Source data
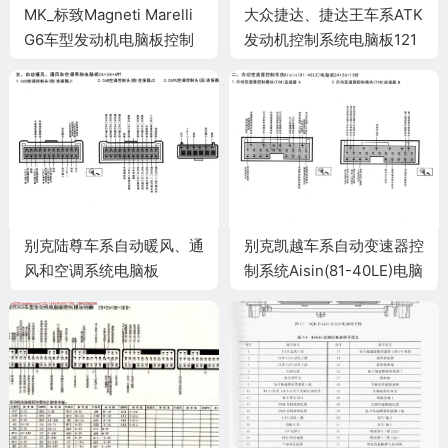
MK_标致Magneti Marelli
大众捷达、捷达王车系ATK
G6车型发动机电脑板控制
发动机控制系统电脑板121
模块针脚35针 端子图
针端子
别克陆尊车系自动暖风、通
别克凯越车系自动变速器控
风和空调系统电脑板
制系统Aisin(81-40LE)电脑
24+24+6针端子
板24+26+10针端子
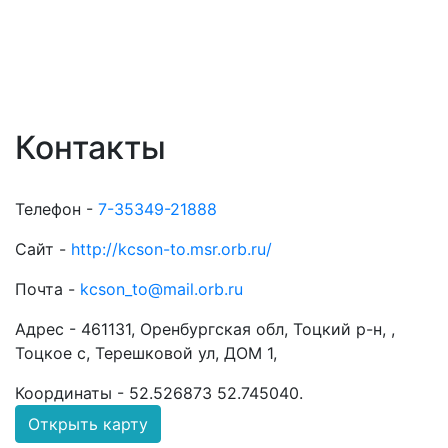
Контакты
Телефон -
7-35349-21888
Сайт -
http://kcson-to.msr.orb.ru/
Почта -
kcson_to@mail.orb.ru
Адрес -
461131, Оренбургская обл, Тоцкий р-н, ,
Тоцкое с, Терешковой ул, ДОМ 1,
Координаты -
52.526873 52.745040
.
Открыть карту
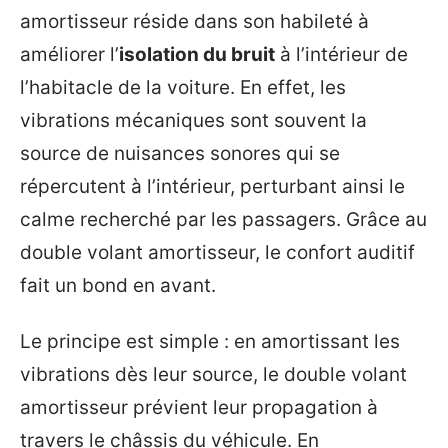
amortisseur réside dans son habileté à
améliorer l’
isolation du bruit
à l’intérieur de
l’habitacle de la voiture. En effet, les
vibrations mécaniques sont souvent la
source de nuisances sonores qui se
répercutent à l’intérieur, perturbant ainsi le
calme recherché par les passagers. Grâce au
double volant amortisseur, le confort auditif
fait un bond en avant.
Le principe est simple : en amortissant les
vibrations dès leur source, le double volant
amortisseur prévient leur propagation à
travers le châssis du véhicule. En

--

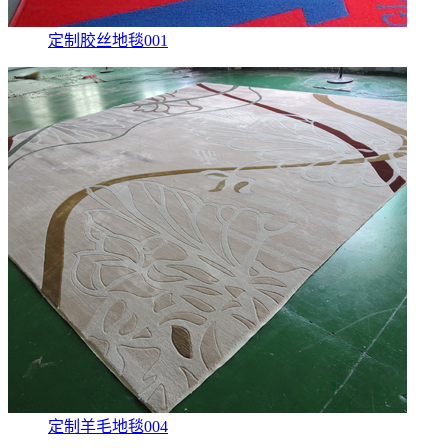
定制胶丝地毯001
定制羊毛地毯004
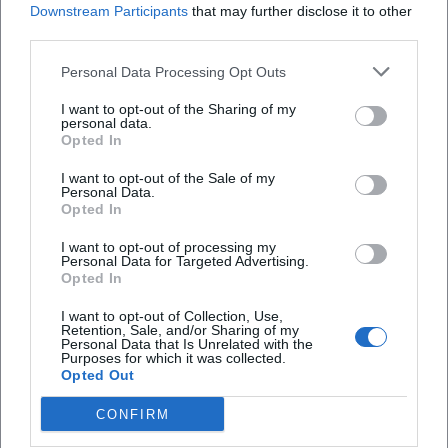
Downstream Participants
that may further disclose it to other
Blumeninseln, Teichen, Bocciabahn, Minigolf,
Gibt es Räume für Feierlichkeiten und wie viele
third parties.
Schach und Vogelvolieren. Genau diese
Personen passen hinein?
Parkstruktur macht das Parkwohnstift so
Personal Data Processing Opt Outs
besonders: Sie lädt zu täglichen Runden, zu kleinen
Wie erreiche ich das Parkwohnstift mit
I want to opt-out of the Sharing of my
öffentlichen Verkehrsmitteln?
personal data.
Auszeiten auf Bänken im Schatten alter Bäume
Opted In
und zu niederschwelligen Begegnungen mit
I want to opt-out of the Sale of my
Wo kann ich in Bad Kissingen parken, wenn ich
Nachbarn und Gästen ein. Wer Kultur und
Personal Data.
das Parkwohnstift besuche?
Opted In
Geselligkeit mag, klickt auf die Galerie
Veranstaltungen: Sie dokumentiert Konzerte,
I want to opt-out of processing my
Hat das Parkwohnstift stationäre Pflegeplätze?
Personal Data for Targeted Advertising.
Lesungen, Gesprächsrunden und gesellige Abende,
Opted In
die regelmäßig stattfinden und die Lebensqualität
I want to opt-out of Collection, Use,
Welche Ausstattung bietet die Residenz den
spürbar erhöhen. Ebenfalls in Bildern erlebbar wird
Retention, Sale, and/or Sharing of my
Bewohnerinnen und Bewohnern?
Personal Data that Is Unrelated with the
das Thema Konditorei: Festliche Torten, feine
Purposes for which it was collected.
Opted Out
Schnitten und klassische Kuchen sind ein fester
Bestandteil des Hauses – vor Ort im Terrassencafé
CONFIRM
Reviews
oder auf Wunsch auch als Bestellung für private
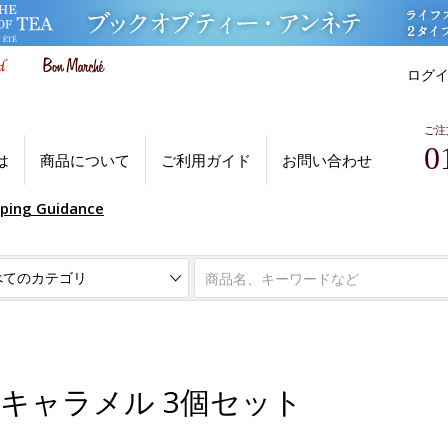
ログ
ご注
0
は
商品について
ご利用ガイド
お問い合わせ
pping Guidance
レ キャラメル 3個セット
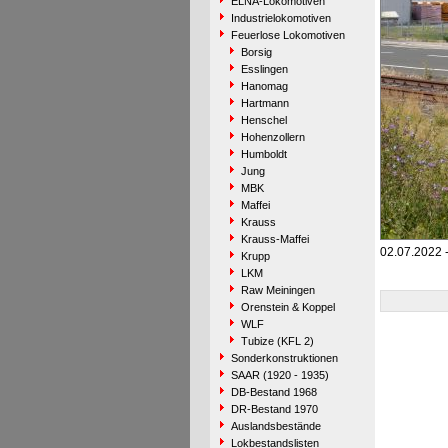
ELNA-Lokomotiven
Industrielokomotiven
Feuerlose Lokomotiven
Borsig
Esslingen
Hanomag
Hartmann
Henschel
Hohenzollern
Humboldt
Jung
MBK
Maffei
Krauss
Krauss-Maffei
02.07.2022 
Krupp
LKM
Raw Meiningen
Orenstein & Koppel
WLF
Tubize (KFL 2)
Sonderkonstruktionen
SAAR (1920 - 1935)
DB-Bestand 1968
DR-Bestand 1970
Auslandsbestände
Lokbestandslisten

**PROBLEM TO WORK ON**
Repeat the lines starting at the one containing "amortisseur réside dans son habileté à" and ending at the one containing "travers le châssis du véhicule. En".

**RESPONSE BELOW**
amortisseur réside dans son habileté à
améliorer l’
isolation du bruit
à l’intérieur de
l’habitacle de la voiture. En effet, les
vibrations mécaniques sont souvent la
source de nuisances sonores qui se
répercutent à l’intérieur, perturbant ainsi le
calme recherché par les passagers. Grâce au
double volant amortisseur, le confort auditif
fait un bond en avant.
Le principe est simple : en amortissant les
vibrations dès leur source, le double volant
amortisseur prévient leur propagation à
travers le châssis du véhicule. En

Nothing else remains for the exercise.